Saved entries
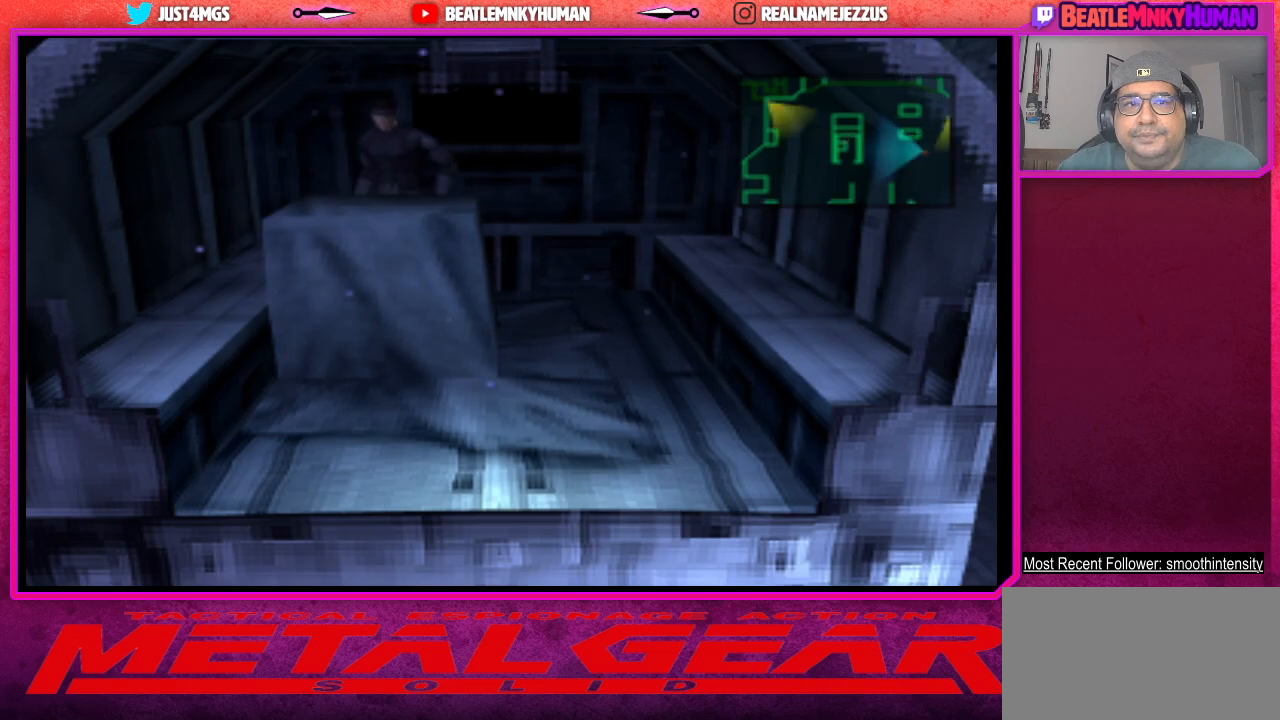
{"buttons": ["TRIANGLE"], "left_stick": "center", "events": []}
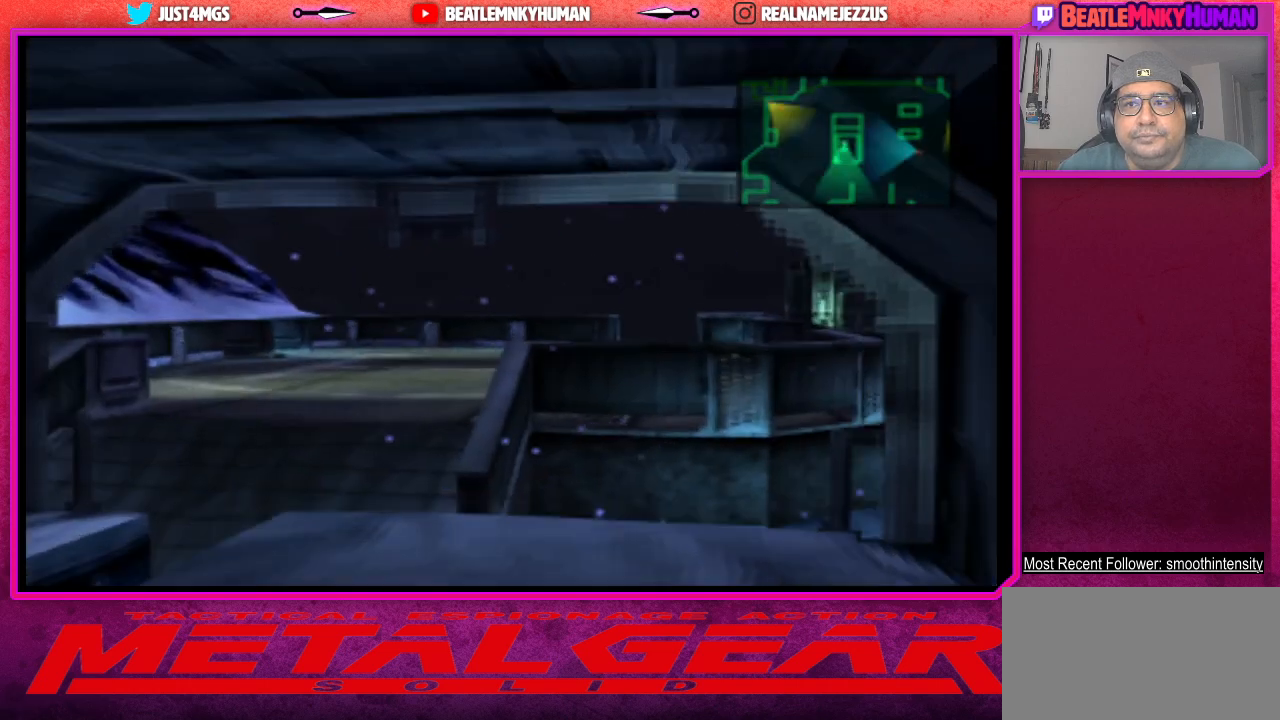
{"buttons": ["TRIANGLE"], "left_stick": "center", "events": []}
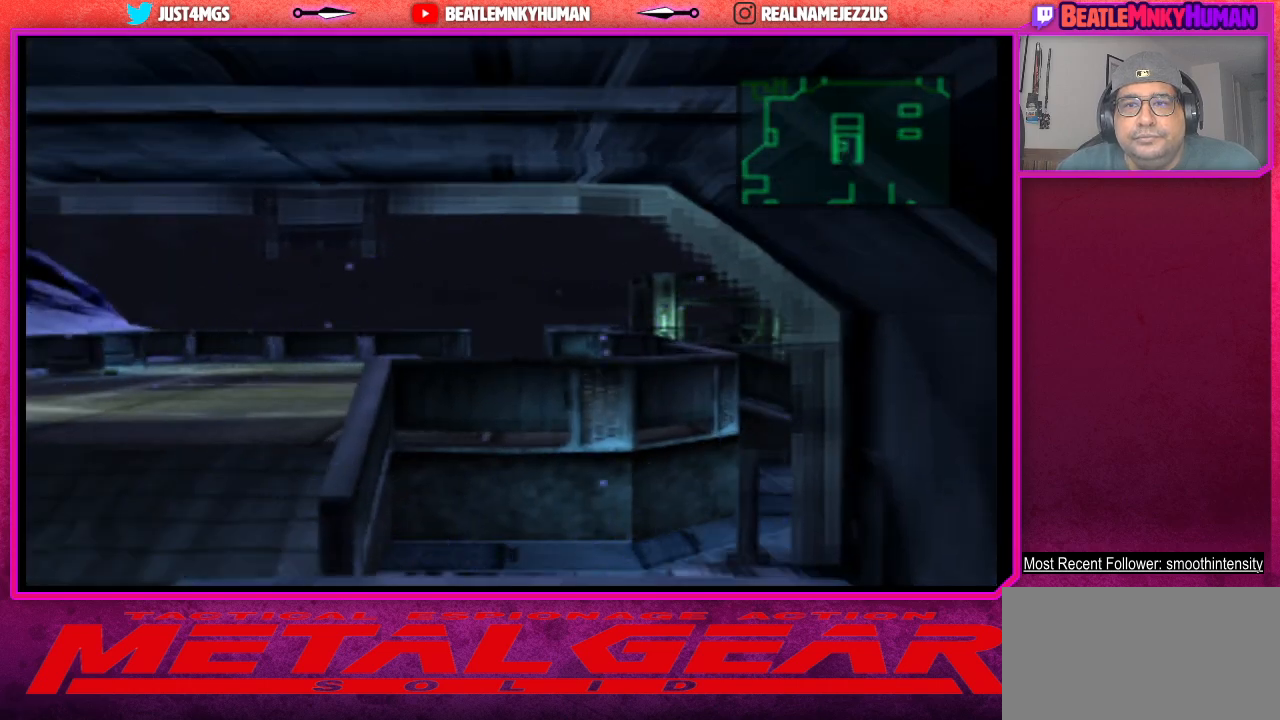
{"buttons": ["TRIANGLE"], "left_stick": "center", "events": []}
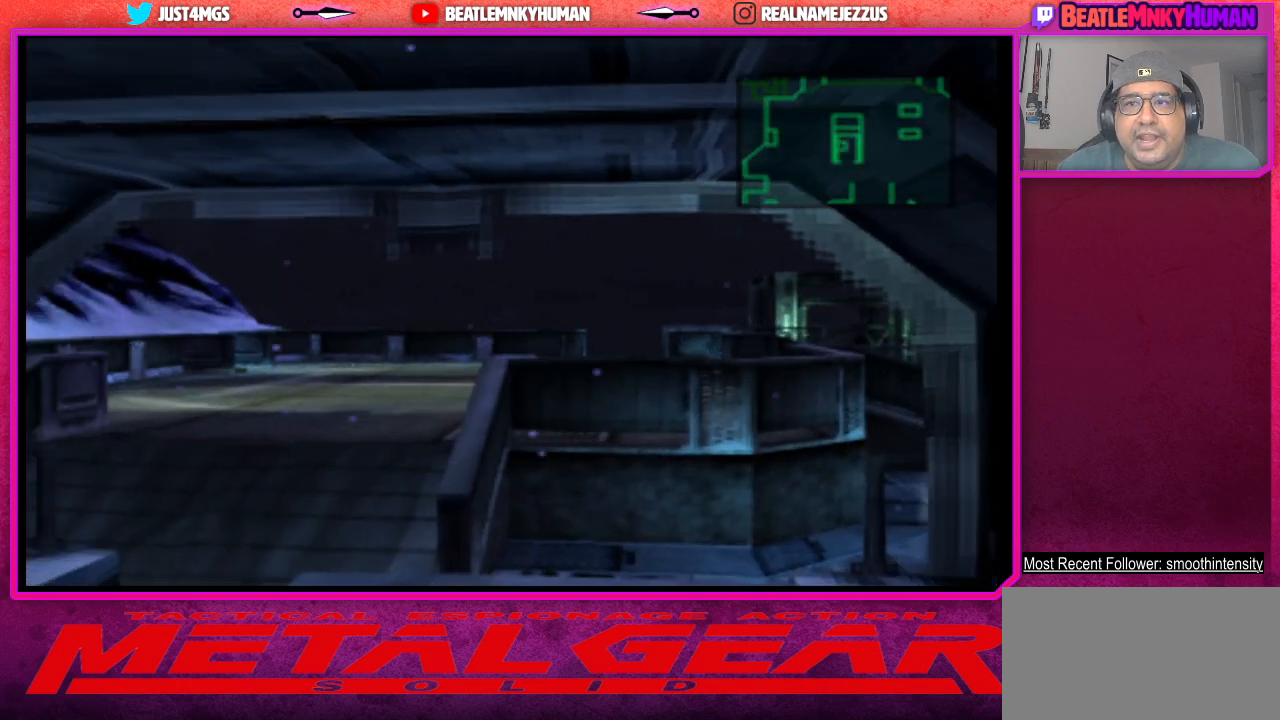
{"buttons": ["TRIANGLE"], "left_stick": "center", "events": []}
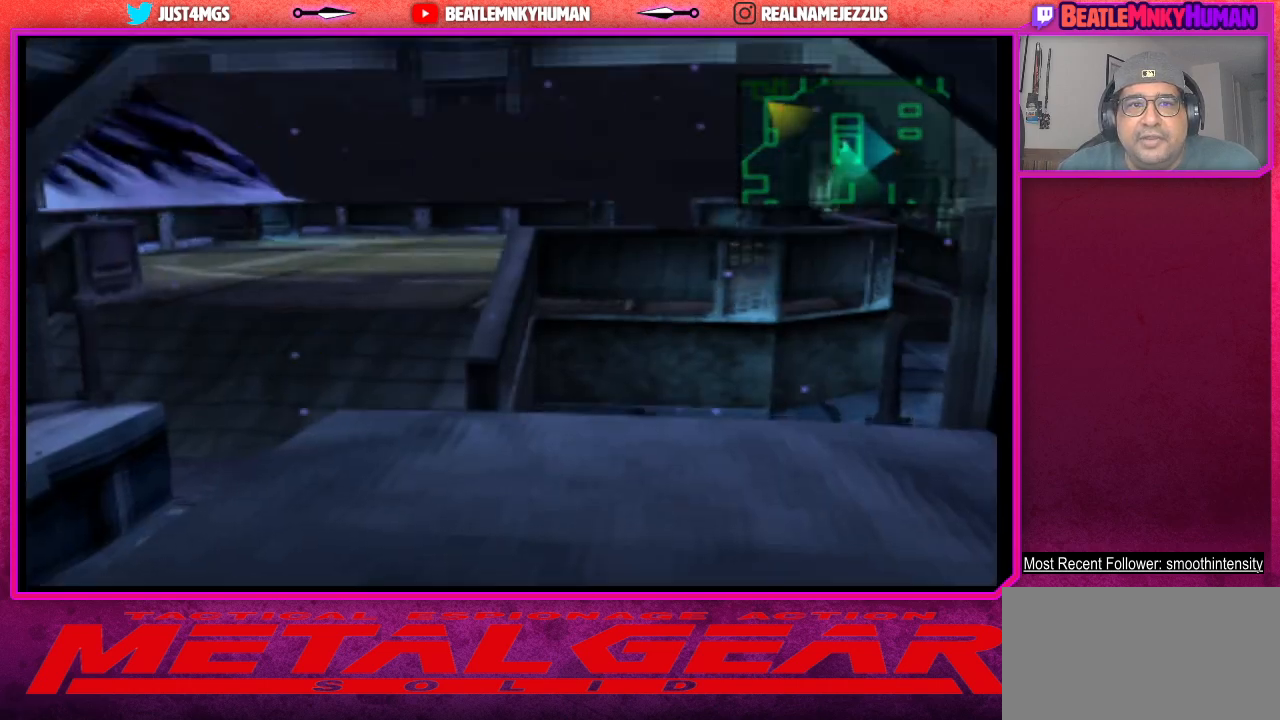
{"buttons": ["TRIANGLE"], "left_stick": "center", "events": []}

## Activity
Only the text of the entries belongs in the answer, copied exactly; the pictures stay out.

## Solution to this problem
{"buttons": ["TRIANGLE"], "left_stick": "center", "events": []}
{"buttons": ["TRIANGLE"], "left_stick": "center", "events": []}
{"buttons": ["TRIANGLE"], "left_stick": "center", "events": []}
{"buttons": ["TRIANGLE"], "left_stick": "center", "events": []}
{"buttons": ["TRIANGLE"], "left_stick": "center", "events": []}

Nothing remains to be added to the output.